● **Work instruction**: Your job is to retype all of the data word for word, leaving every image out.

● **Data for processing**:
+--

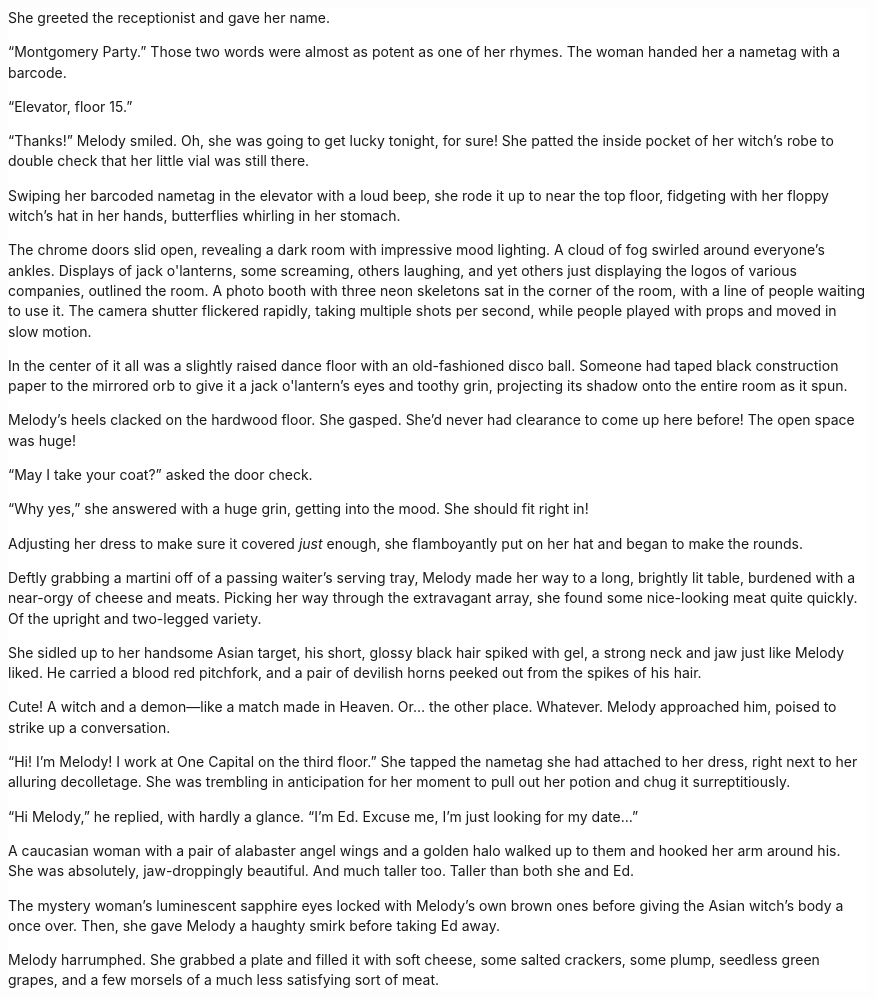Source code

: She greeted the receptionist and gave her name.

“Montgomery Party.” Those two words were almost as potent as one of her rhymes. The woman handed her a nametag with a barcode.

“Elevator, floor 15.”

“Thanks!” Melody smiled. Oh, she was going to get lucky tonight, for sure! She patted the inside pocket of her witch’s robe to double check that her little vial was still there.

Swiping her barcoded nametag in the elevator with a loud beep, she rode it up to near the top floor, fidgeting with her floppy witch’s hat in her hands, butterflies whirling in her stomach.

The chrome doors slid open, revealing a dark room with impressive mood lighting. A cloud of fog swirled around everyone’s ankles. Displays of jack o'lanterns, some screaming, others laughing, and yet others just displaying the logos of various companies, outlined the room. A photo booth with three neon skeletons sat in the corner of the room, with a line of people waiting to use it. The camera shutter flickered rapidly, taking multiple shots per second, while people played with props and moved in slow motion.

In the center of it all was a slightly raised dance floor with an old-fashioned disco ball. Someone had taped black construction paper to the mirrored orb to give it a jack o'lantern’s eyes and toothy grin, projecting its shadow onto the entire room as it spun.

Melody’s heels clacked on the hardwood floor. She gasped. She’d never had clearance to come up here before! The open space was huge!

“May I take your coat?” asked the door check.

“Why yes,” she answered with a huge grin, getting into the mood. She should fit right in!

Adjusting her dress to make sure it covered _just_ enough, she flamboyantly put on her hat and began to make the rounds.

Deftly grabbing a martini off of a passing waiter’s serving tray, Melody made her way to a long, brightly lit table, burdened  with a near-orgy of cheese and meats. Picking her way through the extravagant array, she found some nice-looking meat quite quickly. Of the upright and two-legged variety.

She sidled up to her handsome Asian target, his short, glossy black hair spiked with gel, a strong neck and jaw just like Melody liked. He carried a blood red pitchfork, and a pair of devilish horns peeked out from the spikes of his hair.

Cute! A witch and a demon—like a match made in Heaven. Or… the other place. Whatever. Melody approached him, poised to strike up a conversation.

“Hi! I’m Melody! I work at One Capital on the third floor.” She tapped the nametag she had attached to her dress, right next to her alluring decolletage. She was trembling in anticipation for her moment to pull out her potion and chug it surreptitiously.

“Hi Melody,” he replied, with hardly a glance. “I’m Ed. Excuse me, I’m just looking for my date…”

A caucasian woman with a pair of alabaster angel wings and a golden halo walked up to them and hooked her arm around his. She was absolutely, jaw-droppingly beautiful. And much taller too. Taller than both she and Ed.

The mystery woman’s luminescent sapphire eyes locked with Melody’s own brown ones before giving the Asian witch’s body a once over. Then, she gave Melody a haughty smirk before taking Ed away.

Melody harrumphed. She grabbed a plate and filled it with soft cheese, some salted crackers, some plump, seedless green grapes, and a few morsels of a much less satisfying sort of meat.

+--

● **Completed task**:
Source code

: She greeted the receptionist and gave her name.

“Montgomery Party.” Those two words were almost as potent as one of her rhymes. The woman handed her a nametag with a barcode.

“Elevator, floor 15.”

“Thanks!” Melody smiled. Oh, she was going to get lucky tonight, for sure! She patted the inside pocket of her witch’s robe to double check that her little vial was still there.

Swiping her barcoded nametag in the elevator with a loud beep, she rode it up to near the top floor, fidgeting with her floppy witch’s hat in her hands, butterflies whirling in her stomach.

The chrome doors slid open, revealing a dark room with impressive mood lighting. A cloud of fog swirled around everyone’s ankles. Displays of jack o'lanterns, some screaming, others laughing, and yet others just displaying the logos of various companies, outlined the room. A photo booth with three neon skeletons sat in the corner of the room, with a line of people waiting to use it. The camera shutter flickered rapidly, taking multiple shots per second, while people played with props and moved in slow motion.

In the center of it all was a slightly raised dance floor with an old-fashioned disco ball. Someone had taped black construction paper to the mirrored orb to give it a jack o'lantern’s eyes and toothy grin, projecting its shadow onto the entire room as it spun.

Melody’s heels clacked on the hardwood floor. She gasped. She’d never had clearance to come up here before! The open space was huge!

“May I take your coat?” asked the door check.

“Why yes,” she answered with a huge grin, getting into the mood. She should fit right in!

Adjusting her dress to make sure it covered _just_ enough, she flamboyantly put on her hat and began to make the rounds.

Deftly grabbing a martini off of a passing waiter’s serving tray, Melody made her way to a long, brightly lit table, burdened  with a near-orgy of cheese and meats. Picking her way through the extravagant array, she found some nice-looking meat quite quickly. Of the upright and two-legged variety.

She sidled up to her handsome Asian target, his short, glossy black hair spiked with gel, a strong neck and jaw just like Melody liked. He carried a blood red pitchfork, and a pair of devilish horns peeked out from the spikes of his hair.

Cute! A witch and a demon—like a match made in Heaven. Or… the other place. Whatever. Melody approached him, poised to strike up a conversation.

“Hi! I’m Melody! I work at One Capital on the third floor.” She tapped the nametag she had attached to her dress, right next to her alluring decolletage. She was trembling in anticipation for her moment to pull out her potion and chug it surreptitiously.

“Hi Melody,” he replied, with hardly a glance. “I’m Ed. Excuse me, I’m just looking for my date…”

A caucasian woman with a pair of alabaster angel wings and a golden halo walked up to them and hooked her arm around his. She was absolutely, jaw-droppingly beautiful. And much taller too. Taller than both she and Ed.

The mystery woman’s luminescent sapphire eyes locked with Melody’s own brown ones before giving the Asian witch’s body a once over. Then, she gave Melody a haughty smirk before taking Ed away.

Melody harrumphed. She grabbed a plate and filled it with soft cheese, some salted crackers, some plump, seedless green grapes, and a few morsels of a much less satisfying sort of meat.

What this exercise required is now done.